Start of SOURCE DOCUMENT
I can bet that if you’ve attempted to improve or transform a personal relationship in your life, you’ve asked yourself some of the following questions:

What do I need to do?

What new action do I need to take to change this relationship?

What do I need to say or do to make the other person change their mind or treat me differently?

All of these questions shine the spotlight on your behavior toward another person or situation.

While this might be important, I believe something else must come first.  Let’s suppose that focusing on our behavior in the external environment is similar to looking at the fruit on a tree.

Trying to change the fruit that grows from the branches will not change the inherent nature of the tree.   Instead, for a new fruit to grow, one would have to look at and change the roots of the tree.

As we begin to explore and look at the relationships we want to improve and transform in our lives I believe there is a step that precedes doing something in the outside world- in relationship with the other person.

We must first look inside ourselves before we make any changes to the external environment or with another person.

This is the deep work that is often ignored or overlooked.  It involves building awareness, taking accountability and looking inward at our implicit beliefs.

The World as a Mirror

Another way to understand this is to view your external relationships (with other people) as a mirror for your internal relationship with yourself and your communication with yourself.

To unpackage this, let’s consider something that Charles Horton Cooley said over a hundred years ago:

“I am not who you think I am. I am not who I think I am. I am who I think you think I am”

It took me 3 or 4 times of reading it slowly to really begin to understand what he was trying to communicate.

In a world that is very much focused on the image and appearance of things, we can find ourselves constantly looking to others or the world to give us feedback on how we’re doing.
End of SOURCE DOCUMENT
Start of INPUT DATA
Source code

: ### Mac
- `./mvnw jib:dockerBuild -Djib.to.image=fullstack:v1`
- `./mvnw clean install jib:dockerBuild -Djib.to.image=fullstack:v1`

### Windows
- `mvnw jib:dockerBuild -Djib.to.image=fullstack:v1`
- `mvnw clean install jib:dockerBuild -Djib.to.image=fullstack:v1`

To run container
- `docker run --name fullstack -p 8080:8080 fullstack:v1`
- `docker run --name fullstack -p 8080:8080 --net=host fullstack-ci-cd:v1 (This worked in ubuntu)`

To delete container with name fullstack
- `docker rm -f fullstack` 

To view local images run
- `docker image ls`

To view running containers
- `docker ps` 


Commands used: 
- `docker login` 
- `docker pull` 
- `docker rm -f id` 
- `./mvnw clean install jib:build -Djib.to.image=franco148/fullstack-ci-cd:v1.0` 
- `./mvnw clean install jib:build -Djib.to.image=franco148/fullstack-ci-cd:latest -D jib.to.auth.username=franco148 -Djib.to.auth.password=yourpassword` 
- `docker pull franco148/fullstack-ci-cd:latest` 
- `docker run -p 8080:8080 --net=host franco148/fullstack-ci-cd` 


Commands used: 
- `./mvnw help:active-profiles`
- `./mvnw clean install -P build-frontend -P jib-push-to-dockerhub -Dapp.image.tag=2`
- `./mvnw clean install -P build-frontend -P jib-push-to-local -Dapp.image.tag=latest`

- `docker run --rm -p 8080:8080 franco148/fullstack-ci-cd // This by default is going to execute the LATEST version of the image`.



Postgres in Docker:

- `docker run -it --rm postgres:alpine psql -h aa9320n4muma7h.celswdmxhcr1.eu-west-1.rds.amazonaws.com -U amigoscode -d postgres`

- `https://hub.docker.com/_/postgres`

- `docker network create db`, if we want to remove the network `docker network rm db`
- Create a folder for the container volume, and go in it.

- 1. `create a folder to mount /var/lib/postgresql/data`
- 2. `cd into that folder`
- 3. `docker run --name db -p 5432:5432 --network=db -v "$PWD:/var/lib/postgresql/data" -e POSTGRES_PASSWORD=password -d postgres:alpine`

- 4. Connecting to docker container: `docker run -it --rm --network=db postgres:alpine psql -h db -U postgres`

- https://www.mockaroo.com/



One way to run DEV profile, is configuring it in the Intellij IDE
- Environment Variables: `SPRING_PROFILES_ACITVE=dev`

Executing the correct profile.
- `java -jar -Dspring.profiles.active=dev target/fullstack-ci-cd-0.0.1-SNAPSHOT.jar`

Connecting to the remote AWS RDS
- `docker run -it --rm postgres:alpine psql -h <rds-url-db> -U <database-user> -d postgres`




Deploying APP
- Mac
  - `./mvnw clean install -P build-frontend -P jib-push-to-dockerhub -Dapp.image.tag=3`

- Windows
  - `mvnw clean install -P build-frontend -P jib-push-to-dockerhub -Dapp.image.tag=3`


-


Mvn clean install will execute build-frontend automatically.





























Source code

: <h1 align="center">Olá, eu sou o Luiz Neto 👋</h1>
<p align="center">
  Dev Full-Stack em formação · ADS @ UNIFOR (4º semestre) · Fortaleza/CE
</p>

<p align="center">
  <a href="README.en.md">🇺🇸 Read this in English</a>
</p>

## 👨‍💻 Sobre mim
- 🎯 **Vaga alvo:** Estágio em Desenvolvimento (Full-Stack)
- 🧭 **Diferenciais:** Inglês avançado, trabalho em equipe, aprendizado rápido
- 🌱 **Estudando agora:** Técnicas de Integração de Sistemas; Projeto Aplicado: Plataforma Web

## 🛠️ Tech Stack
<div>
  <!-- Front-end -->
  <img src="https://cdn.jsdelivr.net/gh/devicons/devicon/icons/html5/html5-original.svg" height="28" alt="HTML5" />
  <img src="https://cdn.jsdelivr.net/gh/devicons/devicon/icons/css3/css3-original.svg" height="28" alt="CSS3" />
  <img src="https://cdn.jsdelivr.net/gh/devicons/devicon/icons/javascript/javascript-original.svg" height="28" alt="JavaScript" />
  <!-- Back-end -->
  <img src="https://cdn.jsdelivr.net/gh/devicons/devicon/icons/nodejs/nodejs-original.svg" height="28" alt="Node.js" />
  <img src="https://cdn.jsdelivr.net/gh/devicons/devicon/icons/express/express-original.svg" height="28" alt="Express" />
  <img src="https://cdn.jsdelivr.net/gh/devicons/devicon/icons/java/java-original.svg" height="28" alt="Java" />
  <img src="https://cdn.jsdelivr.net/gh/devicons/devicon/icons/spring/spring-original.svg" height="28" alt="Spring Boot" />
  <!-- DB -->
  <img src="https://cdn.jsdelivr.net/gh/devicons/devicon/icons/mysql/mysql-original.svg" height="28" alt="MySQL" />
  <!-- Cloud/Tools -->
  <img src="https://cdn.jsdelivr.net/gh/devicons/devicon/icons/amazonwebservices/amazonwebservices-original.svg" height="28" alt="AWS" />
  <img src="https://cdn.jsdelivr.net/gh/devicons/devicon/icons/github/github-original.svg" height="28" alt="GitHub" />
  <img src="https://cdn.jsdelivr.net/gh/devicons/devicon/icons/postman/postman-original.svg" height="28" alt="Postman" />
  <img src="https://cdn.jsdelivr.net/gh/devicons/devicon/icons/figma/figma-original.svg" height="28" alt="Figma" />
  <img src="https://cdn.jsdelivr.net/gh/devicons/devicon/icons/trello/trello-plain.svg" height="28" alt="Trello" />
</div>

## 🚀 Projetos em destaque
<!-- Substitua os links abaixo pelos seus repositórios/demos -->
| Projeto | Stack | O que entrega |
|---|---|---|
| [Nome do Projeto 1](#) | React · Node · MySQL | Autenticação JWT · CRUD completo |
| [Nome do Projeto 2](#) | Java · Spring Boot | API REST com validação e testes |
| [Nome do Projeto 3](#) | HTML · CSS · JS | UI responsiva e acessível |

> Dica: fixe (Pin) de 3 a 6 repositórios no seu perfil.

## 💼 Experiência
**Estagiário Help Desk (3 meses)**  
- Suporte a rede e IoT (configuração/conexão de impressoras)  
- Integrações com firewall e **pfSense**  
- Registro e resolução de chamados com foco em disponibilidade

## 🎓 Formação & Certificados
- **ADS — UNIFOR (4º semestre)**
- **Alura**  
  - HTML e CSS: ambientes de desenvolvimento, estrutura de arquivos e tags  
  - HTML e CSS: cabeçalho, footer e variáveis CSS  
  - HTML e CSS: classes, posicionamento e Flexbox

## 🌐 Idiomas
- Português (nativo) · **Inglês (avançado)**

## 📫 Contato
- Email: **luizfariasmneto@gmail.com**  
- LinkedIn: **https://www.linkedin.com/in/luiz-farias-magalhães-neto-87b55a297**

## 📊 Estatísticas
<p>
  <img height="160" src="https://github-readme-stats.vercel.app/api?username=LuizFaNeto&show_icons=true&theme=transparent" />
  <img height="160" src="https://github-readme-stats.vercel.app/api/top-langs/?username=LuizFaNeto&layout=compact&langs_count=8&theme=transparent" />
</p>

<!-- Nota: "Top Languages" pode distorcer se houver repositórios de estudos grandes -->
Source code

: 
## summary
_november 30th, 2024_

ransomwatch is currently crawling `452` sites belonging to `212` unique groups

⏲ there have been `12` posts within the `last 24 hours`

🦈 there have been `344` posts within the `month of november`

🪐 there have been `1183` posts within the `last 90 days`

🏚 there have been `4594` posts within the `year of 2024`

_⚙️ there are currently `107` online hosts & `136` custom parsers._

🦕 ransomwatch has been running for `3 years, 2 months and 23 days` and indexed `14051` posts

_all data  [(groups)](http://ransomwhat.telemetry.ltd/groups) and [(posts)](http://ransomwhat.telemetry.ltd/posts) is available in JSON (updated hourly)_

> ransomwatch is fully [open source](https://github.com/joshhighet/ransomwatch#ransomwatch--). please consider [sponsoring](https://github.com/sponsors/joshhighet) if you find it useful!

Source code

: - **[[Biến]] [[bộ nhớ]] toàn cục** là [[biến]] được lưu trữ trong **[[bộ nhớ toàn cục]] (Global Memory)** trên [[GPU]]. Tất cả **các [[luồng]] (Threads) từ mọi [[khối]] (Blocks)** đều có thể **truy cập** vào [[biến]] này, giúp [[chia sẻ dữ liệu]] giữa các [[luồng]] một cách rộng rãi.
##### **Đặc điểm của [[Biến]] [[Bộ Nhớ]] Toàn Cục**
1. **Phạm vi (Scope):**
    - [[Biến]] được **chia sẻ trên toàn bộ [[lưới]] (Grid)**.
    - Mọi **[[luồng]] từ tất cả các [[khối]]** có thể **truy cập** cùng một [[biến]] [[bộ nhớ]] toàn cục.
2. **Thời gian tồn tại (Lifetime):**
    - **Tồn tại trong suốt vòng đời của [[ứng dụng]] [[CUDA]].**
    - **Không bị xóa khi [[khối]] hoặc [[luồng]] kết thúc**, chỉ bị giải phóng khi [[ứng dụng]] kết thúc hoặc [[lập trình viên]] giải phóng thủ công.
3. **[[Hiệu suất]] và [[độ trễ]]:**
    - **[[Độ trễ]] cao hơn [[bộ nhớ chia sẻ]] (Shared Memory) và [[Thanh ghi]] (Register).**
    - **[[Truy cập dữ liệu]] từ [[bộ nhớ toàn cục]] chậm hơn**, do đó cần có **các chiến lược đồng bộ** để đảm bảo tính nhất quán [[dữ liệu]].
End of INPUT DATA
§ **TASK PROMPT**: Write the next part of the text on improving relationships by looking inward, beginning after its last sentence. You can ignore the records.

§ **EXERCISE ANSWER**:
It is easy to look to our relationships to supply us with feelings of affirmation, approval and acceptance.  It is easy for us to believe that these good feelings are actually coming from “out there” and that we must go to other people to get them.

The difficult thing with this implicit belief structure is that it sets us up to be at the mercy of others opinions and behavior.  When we get treated a certain way we allow ourselves to feel good and we get treated another way we feel bad.

This tends to create a deadly game and vicious cycle of “impression management”.

In this mode, one spends their energy and time doing things to manage the impression they are giving off to others and by doing so, they attempt to change and impact others behaviors and opinions.

If we are honest with ourselves, this pattern only results in feeling powerless.

We have relinquished any sense of personal responsibility for how we feel about ourselves and how we communicate with ourselves and instead, have handed it over to others and the outside world.

The answer does not involve trying to change our behavior toward others with the hopes of eliciting a different reaction out of them.  Rather one must become aware of the beliefs they hold about them self.

One must become responsible for their own meaning making.  Just as Charles Horton Cooley stated in the quote above, we are not defined by other’s opinions and beliefs about us, but rather our own opinions and beliefs about ourselves that we project onto others.

For example, we create the story that we’re unlovable or there is something wrong with us and we then pretend that those in our lives are the ones treating us in this way.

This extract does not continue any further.